The non-LTE formation of the Fe I 6173 A line in the solar atmosphere

TL;DR

This study investigates the non-LTE effects on the formation of the Fe I 6173 A line in the solar atmosphere, revealing significant deviations from LTE that impact magnetic field and temperature measurements.

Contribution

It provides a detailed analysis of NLTE effects on the Fe I 6173 A line using 3D MHD simulations, highlighting the importance of NLTE treatment for accurate solar observations.

Findings

NLTE effects are significant in both intensity and polarization profiles.

UV overionization is the main NLTE mechanism affecting the line.

Treating the line in LTE can lead to overestimated temperatures and underestimated magnetic fields.

Abstract

The current analysis is dedicated to a detailed investigation of the non-Local Thermodynamic Equilibrium (NLTE) effects influencing the formation of the Fe I 6173 A line, which is widely used by many instruments including the Helioseismic and Magnetic Imager (HMI) on-board the Solar Dynamics Observatory (SDO) and the Polarimetric and Helioseismic Imager on board the Solar Orbiter. We synthesize the Stokes profiles in a snapshot of a three dimensional magnetohydrodynamic simulation of the solar photosphere under both LTE and NLTE conditions. The simulation cube contains a sunspot and a plage region around it.

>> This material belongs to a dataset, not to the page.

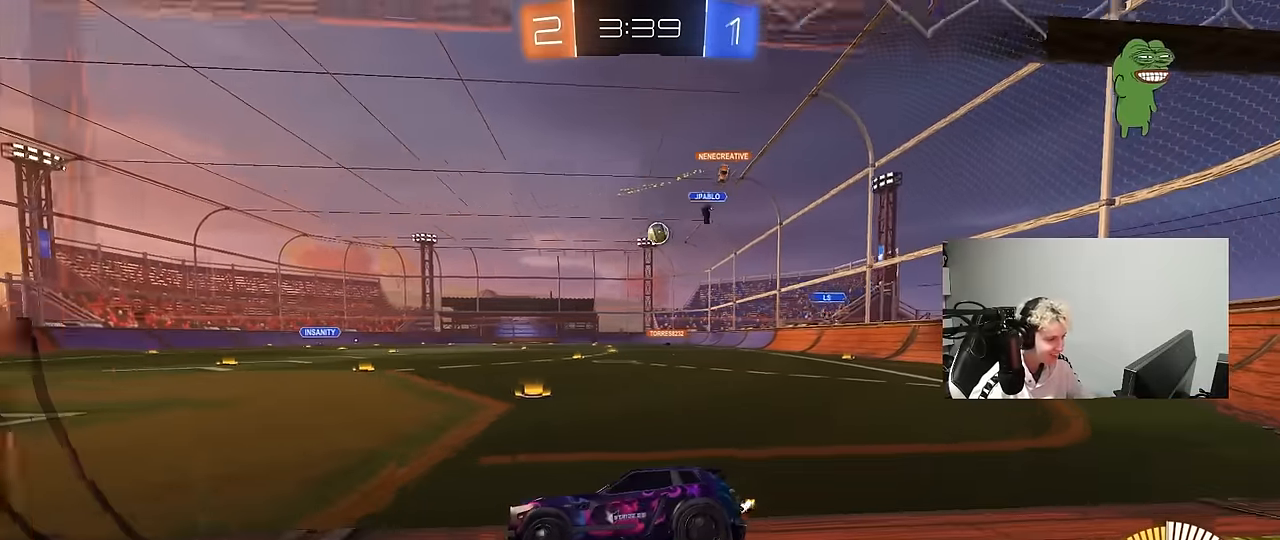
{"keys": ["d", "w"], "mouse": [], "events": [[150, "shift", "down"], [250, "shift", "up"]]}
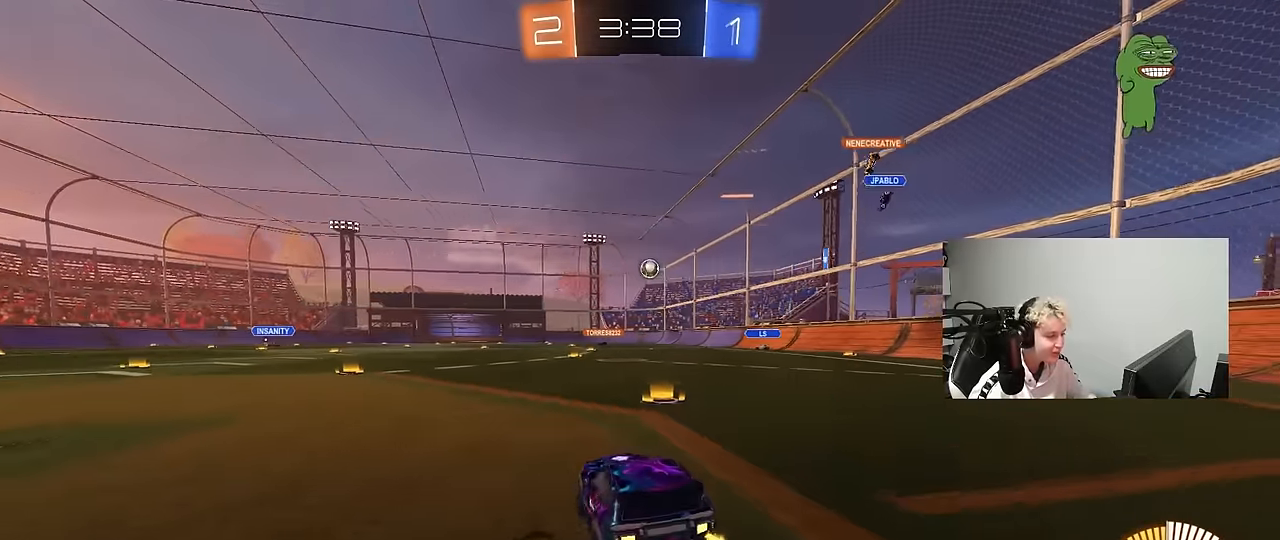
{"keys": ["w"], "mouse": ["left"], "events": [[33, "mouse_left", "down"], [183, "d", "up"], [317, "a", "down"], [450, "a", "up"]]}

The LTE and NLTE Stokes profiles formed in different features are compared and analysed. NLTE effects are evident in both intensity and polarization profiles. For the 6173 A line, UV overionization is the dominant NLTE mechanism, and scattering effects are much less important. In addition to Fe, an NLTE treatment of Si, Mg and Al is necessary to set the right photon density in the UV. This is found to further enhance the LTE departures compared to the case where Fe alone is treated in NLTE. These effects in the Stokes profiles survive even when the profiles are averaged spatially or sampled on a coarse wavelength grid such as that used by the SDO/HMI and other magnetographs. The deviations from the LTE profiles are stronger in the Fe I 6173 A compared to the 6301 A - 6302 A lines because in case of the latter, line scattering compensates the effect of UV overionization. Based on the nature of departures from LTE, treating the 6173 A line in LTE will likely result in an over-estimation of temperature and an under-estimation of the magnetic field strength.